November 30, 2007

Home Builders are not a value idea!

I have discussed home builders as value idea, but I was wrong.

I have been researching the industry and its economics and I have arrived to the conclusion that home builder may have gotten cheap but I do not see any value in the long run. I base my conclusion on the premise that Home Builders have no sustainable competitive advantage and do not display any characteristic of being a franchise business, ala Buffet definition. In addition all players in the industry have no barriers to entry against competition. Some may have limited barriers to entry to a specific location but it is very costly to reproduce on consistently.

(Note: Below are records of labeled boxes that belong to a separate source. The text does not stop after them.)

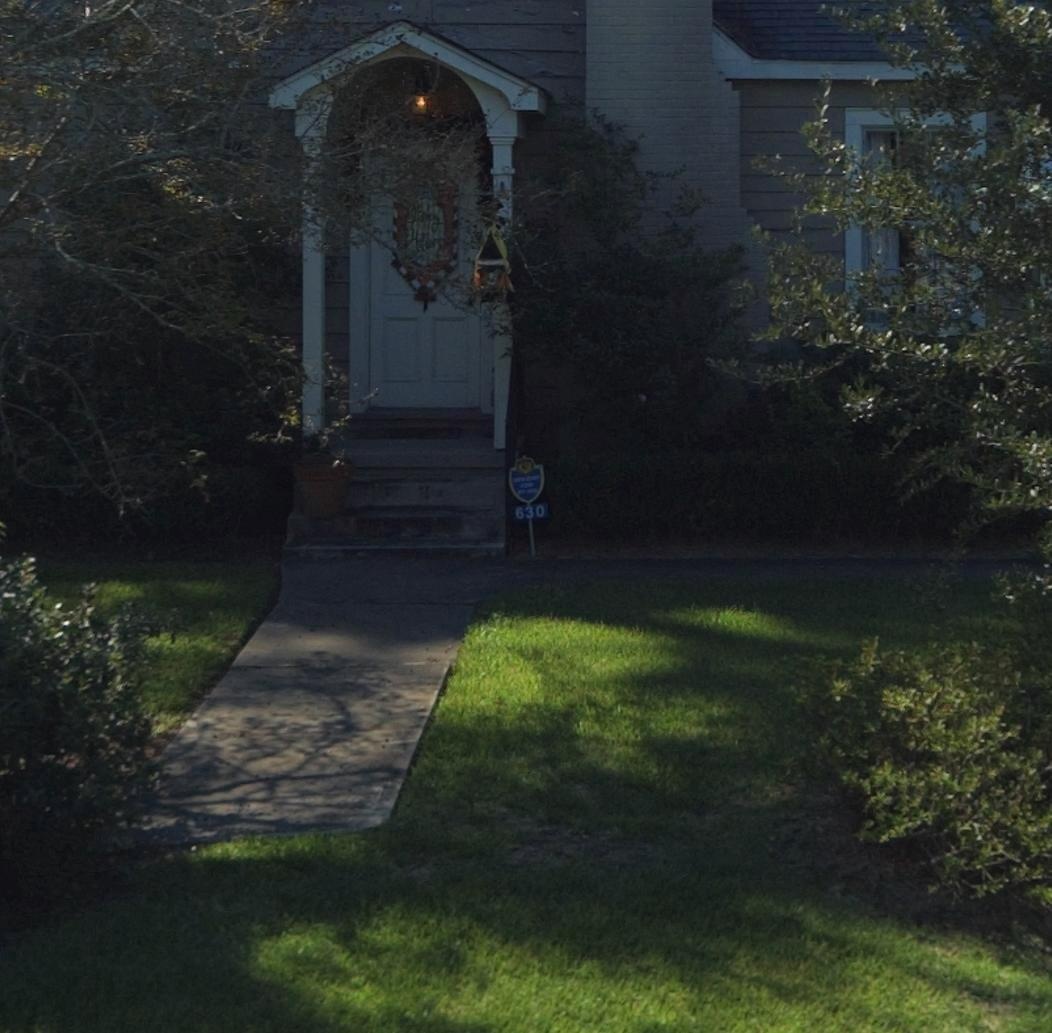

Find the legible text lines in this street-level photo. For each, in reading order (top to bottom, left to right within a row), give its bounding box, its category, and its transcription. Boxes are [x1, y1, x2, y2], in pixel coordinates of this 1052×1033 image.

[514, 505, 546, 520] StreetNumber: 630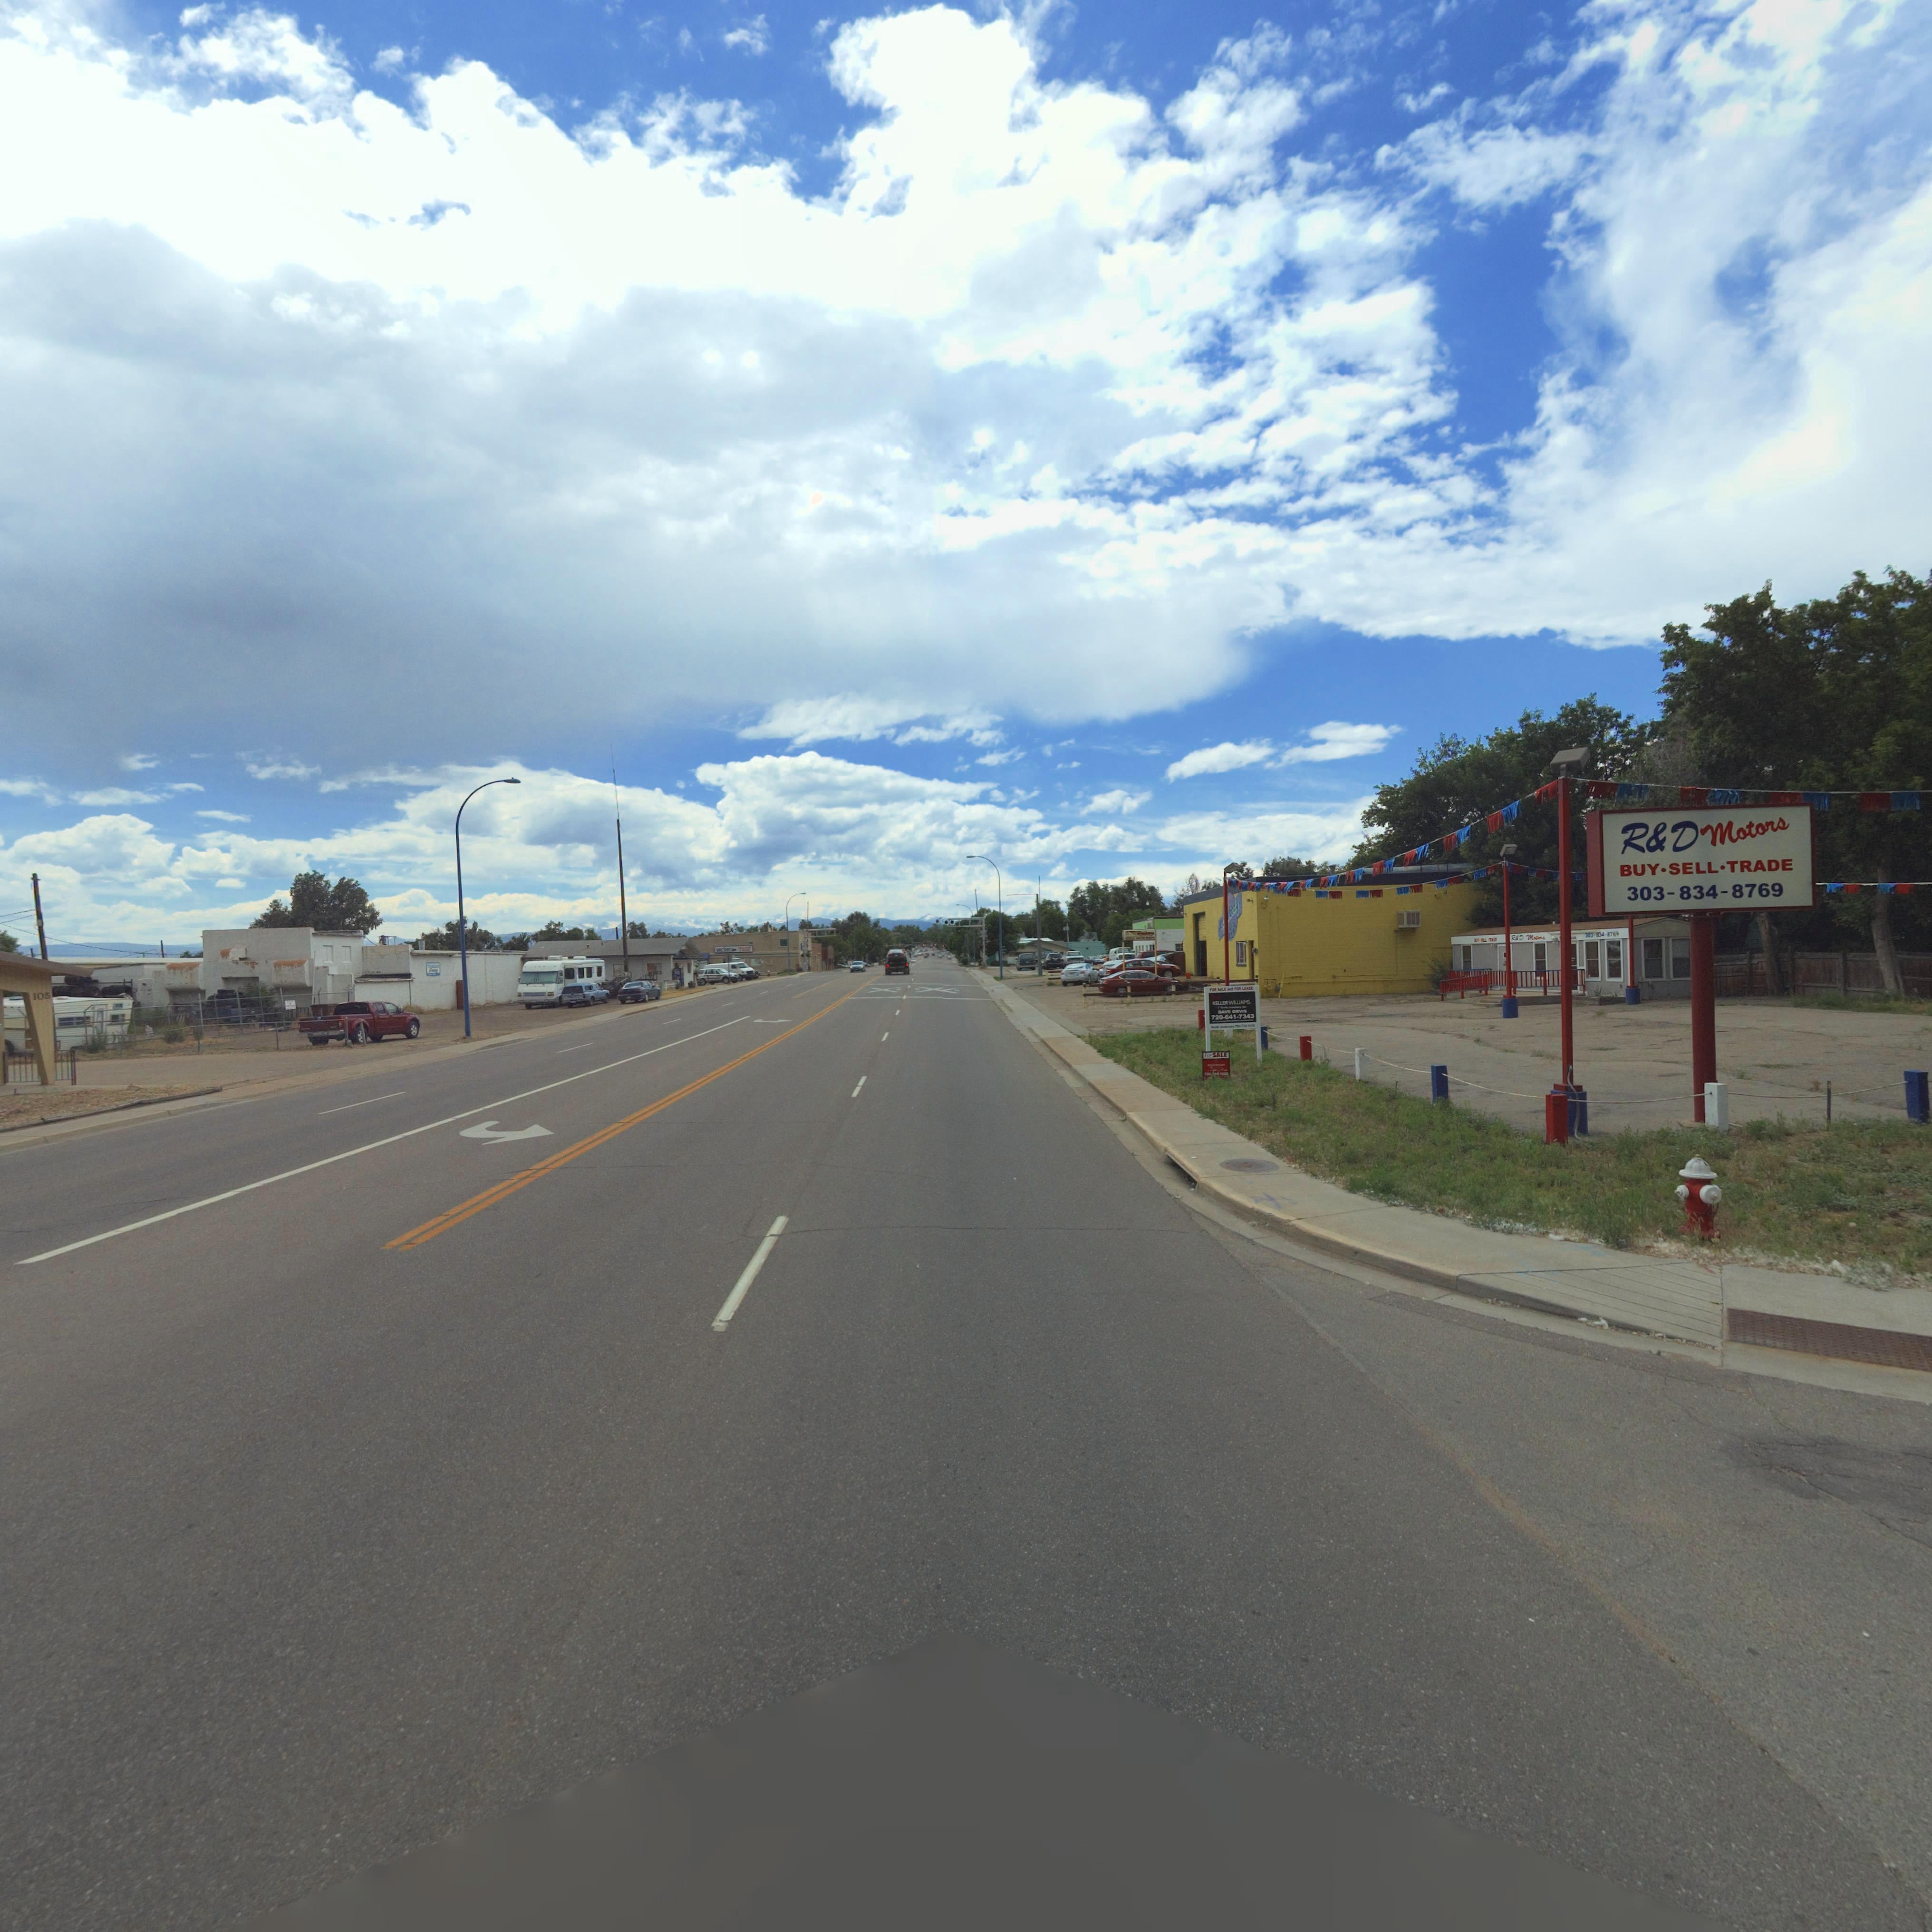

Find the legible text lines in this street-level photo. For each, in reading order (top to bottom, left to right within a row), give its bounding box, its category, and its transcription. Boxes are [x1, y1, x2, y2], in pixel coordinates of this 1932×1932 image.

[1699, 815, 1790, 847] BusinessName: Motors
[1620, 820, 1699, 855] BusinessName: R*D
[1510, 934, 1524, 941] BusinessName: R*D
[1525, 933, 1546, 940] BusinessName: Motors
[32, 991, 51, 1000] StreetNumber: 105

I will go through some of the competitive advantages that can lead to a franchise with wide moats:

  • Commodity Business: Houses can be argued to be commodities with no particular builder offering a unique and compelling proposition to customers, except for location, otherwise it is a commodity.
  • No economies of scale: Real Estate is very localized so size and economies of scale is not a factor to compete. A local property developer can compete equally with a national business. Both will have the same cost to acquire new customers, as national businesses can't leverage advertising and therefore must localize to each market at the same rate as the local builder. In addition, their cost will be similar to produce as labour is localized as well and supply and demand will determine their wages rather than bargaining power.
  • No network Effect: The network effect wide moat is established when you create a business where the more people use your product, the more valuable that service becomes for other customers. If i buy a house from a builder it does not make the second house they sell any more valuable to customers.
  • Brad Name: There are no Brand name loyalty in this industry. consumers will value the home and location only rather than the builder. They will not display any loyalty to any brand name. Houses from a local builder and national builder will have similar traits and value. What is important is location and no builder have a monopoly over locations.
  • No buying habits: customers are not locked or prefer any specific builder for their next home. And more importantly it is a very infrequent purchase.
  • Patent and Trademarks: none.

As further quantitative evidence, I have calculated Home Builders Return on Invested Capital (ROIC) for the last 10 years, see chart below. I have adjusted for depreciation by using Earning before Interest taxes depreciation and Amortization (EBITDA) and also used the enterprise value as the denominator rather than total assets. As a group, the result was not a surprise, their ROIC is very anemic and very sensitive to the economy and the cyclical nature of the industry. The average ROIC for home builders over 10 years is just 11%. The industry invest a lot in fixed assets and working capital to produce its products. And in many circumstances, it sits on loads of land with no economic benefit derived from it during downturns. Also, the investment in assets is not turned quickly as builders have to wait months and months to deliver and close on new developed products. The heavy investment in fixed assets combined with learning ow margins tend to produce lower ROIC.

However, to get a proper picture of home builders true economic value we have to combine ROIC with their cost of capital. ROIC by it self is not sufficient to judge the health of a business. however, I did not want to go through the research and time to do the calculation as it is not needed. Suffice to say that any business operating in today's environment will not have a cost of capital less than 9-12%, and that's being generous. Home builders will have higher cost of capital as they are higher beta group and very cyclical. therefore, the economic value generated by home builders is not worthy of investing in this business and I suspect that in many years home builders would have destroyed shareholder value.





Some builders may rally, actually today they have rallied in a big way. Some may be are trading below breakup value and that may attract some investors. However they lack what is needed to be franchise in my analysis. Do you think differently?